Fast forward to present day, I am able to see so many signs of insecurities within myself that allowed me to stay in Satan's grip for so long. I realize now that the reason I became so defensive towards my mother about not attending church was because I knew I needed to be there and I knew God wanted me to be there. Furthermore, like a lot of unbelievers whose way of living comes into question, I saw this as a personal attack on who I believed myself to be and I pushed myself further from God. Now that I think about it, it wasn't my parents or any questionable Christians that finally deterred me from Jesus, it was myself! I could have chosen to be open-minded about Jesus' transforming processes on many people's lives. I could have chosen to explore God myself. I could have chosen to look to Jesus for guidance and not the "saints." But I didn't and in my stubbornness, I felt I was in the right for not choosing to do any of those things because I blamed the churchgoers and God for my problems. But back to 2012...

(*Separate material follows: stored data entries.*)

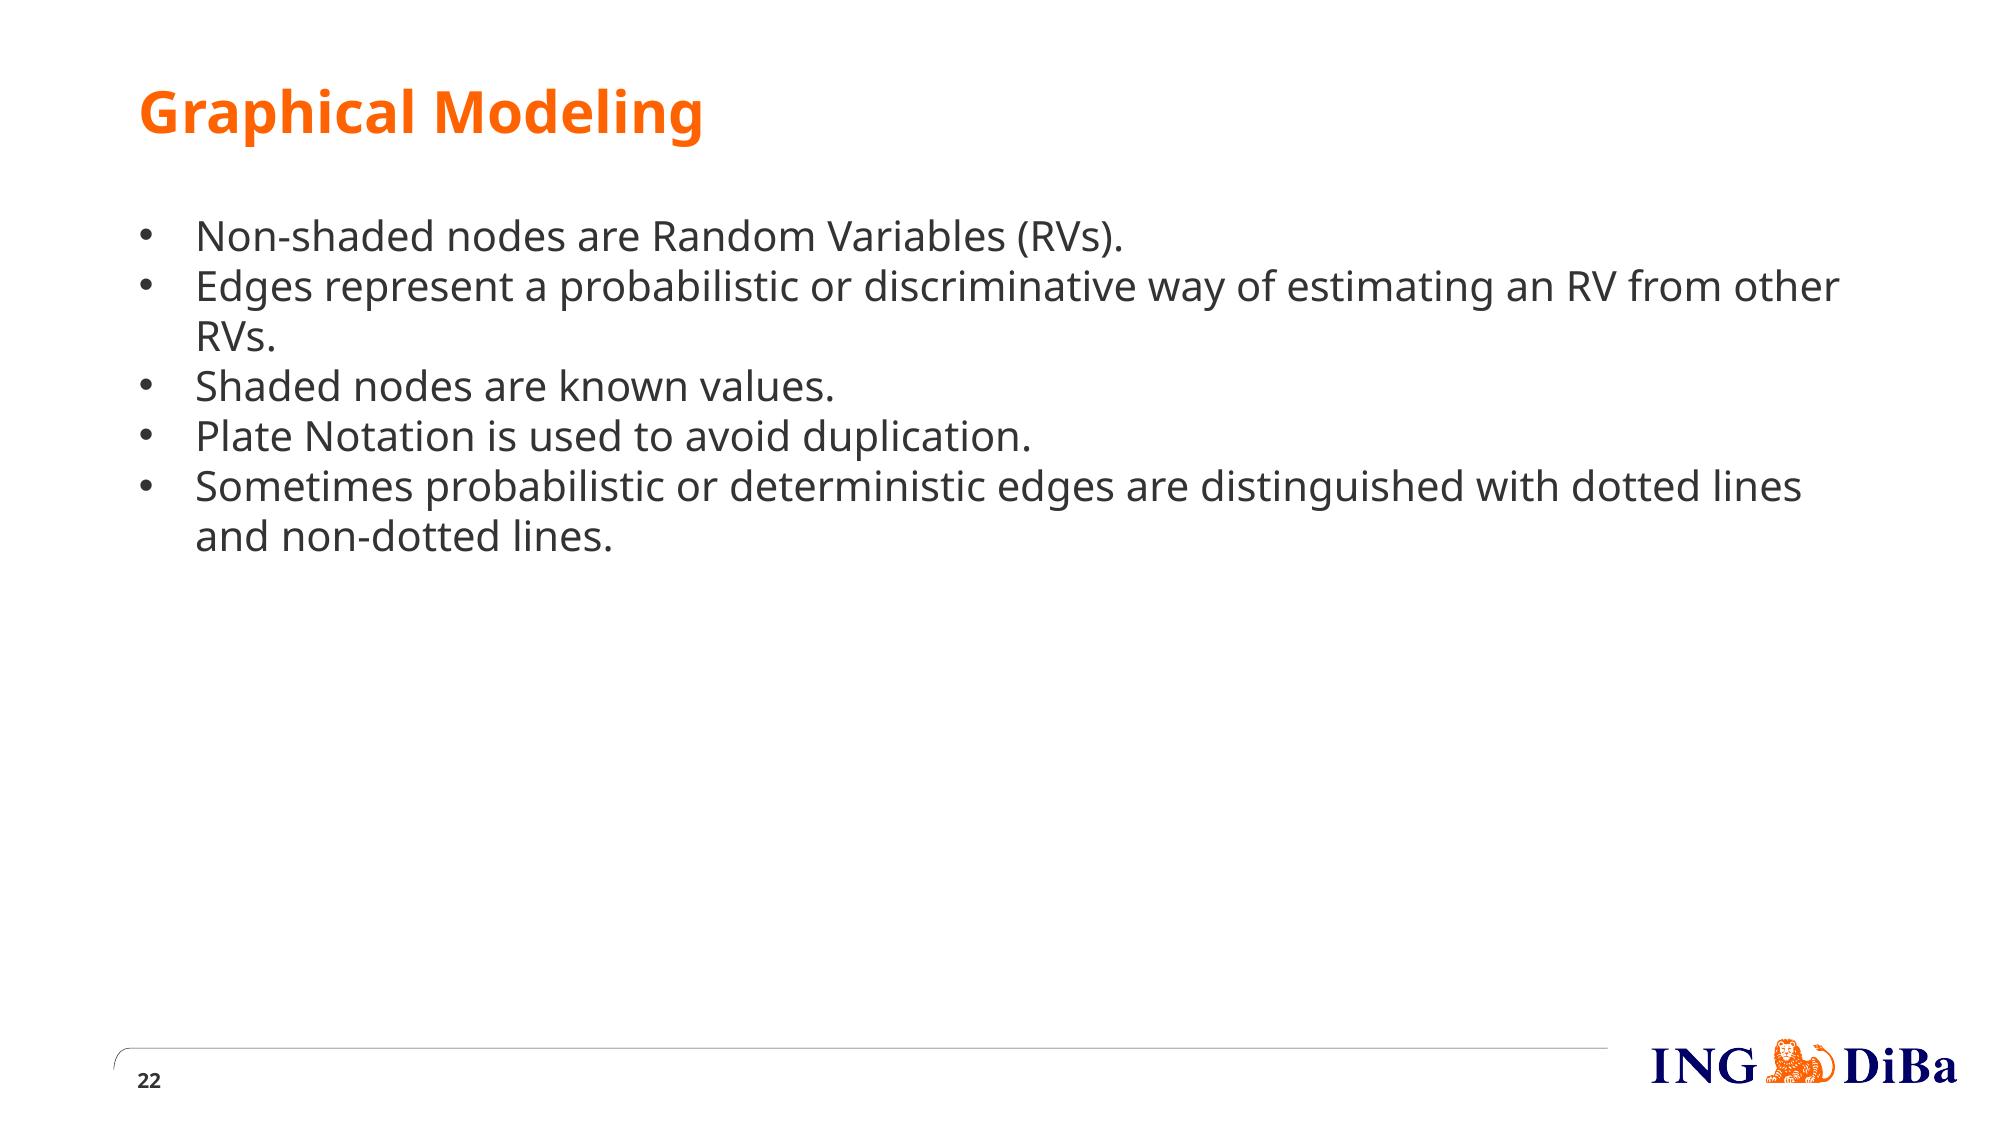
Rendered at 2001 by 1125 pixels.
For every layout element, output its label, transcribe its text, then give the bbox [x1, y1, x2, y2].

text_box 1 [137, 1066, 219, 1097]
text_box Non-shaded nodes are Random Variables (RVs). Edges represent a probabilistic or discriminative way of estimating an RV from other RVs. Shaded nodes are known values. Plate Notation is used to avoid duplication. Sometimes probabilistic or deterministic edges are distinguished with dotted lines and non-dotted lines. [138, 209, 1860, 1017]
picture [1650, 1036, 1958, 1084]
text_box Graphical Modeling [138, 46, 1860, 186]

Now whenever I'm at church and I'm singing to God and reaffirming my relationship with Him, it is also the congregation that makes my soul happy. It was and still is such an amazing feeling to be around people who truly love Jesus and are making an effort to stay on course with His teachings. It's at these services that I realize the importance of the church not just in the world, but in the life of a believer as well. I'm shocked at how much time I wasted hiding from God and blaming my lack of spirituality on the church. Now I know that it isn't in my best interest to view God's people (no matter how righteous) as a playbook of how to live the way Jesus wants me to. That's not to say that I can't trust them or even learn from their actions, but what I am saying  is that the mistake of man is not the mistake of God. God makes no mistakes. And if a believer does fall short, whether they be a bishop or a janitor, it is because they have temporarily disconnected themselves from the counsel of Jesus. In other words, the lady who shouted profanity at a crowd of students at my private Christian school didn't do so because God had left her or because He isn't real, but because she had a moment of weakness. Furthermore, the weight of the world and all of its problems cannot be directly traced to God's absence or His "weakness" in not avenging the righteous or innocent, but can only be linked to our weaknesses and our apparent need for dependence on Him that many in this world have not yet come to realize. Besides, I believe that it takes a God like mine, although omnipresent and omnipotent and omniscient, to practice His own teachings by staying honest and faithful in His own promises by granting patience to all people in the hopes that they will turn to Him also.That's the kind of God I admire!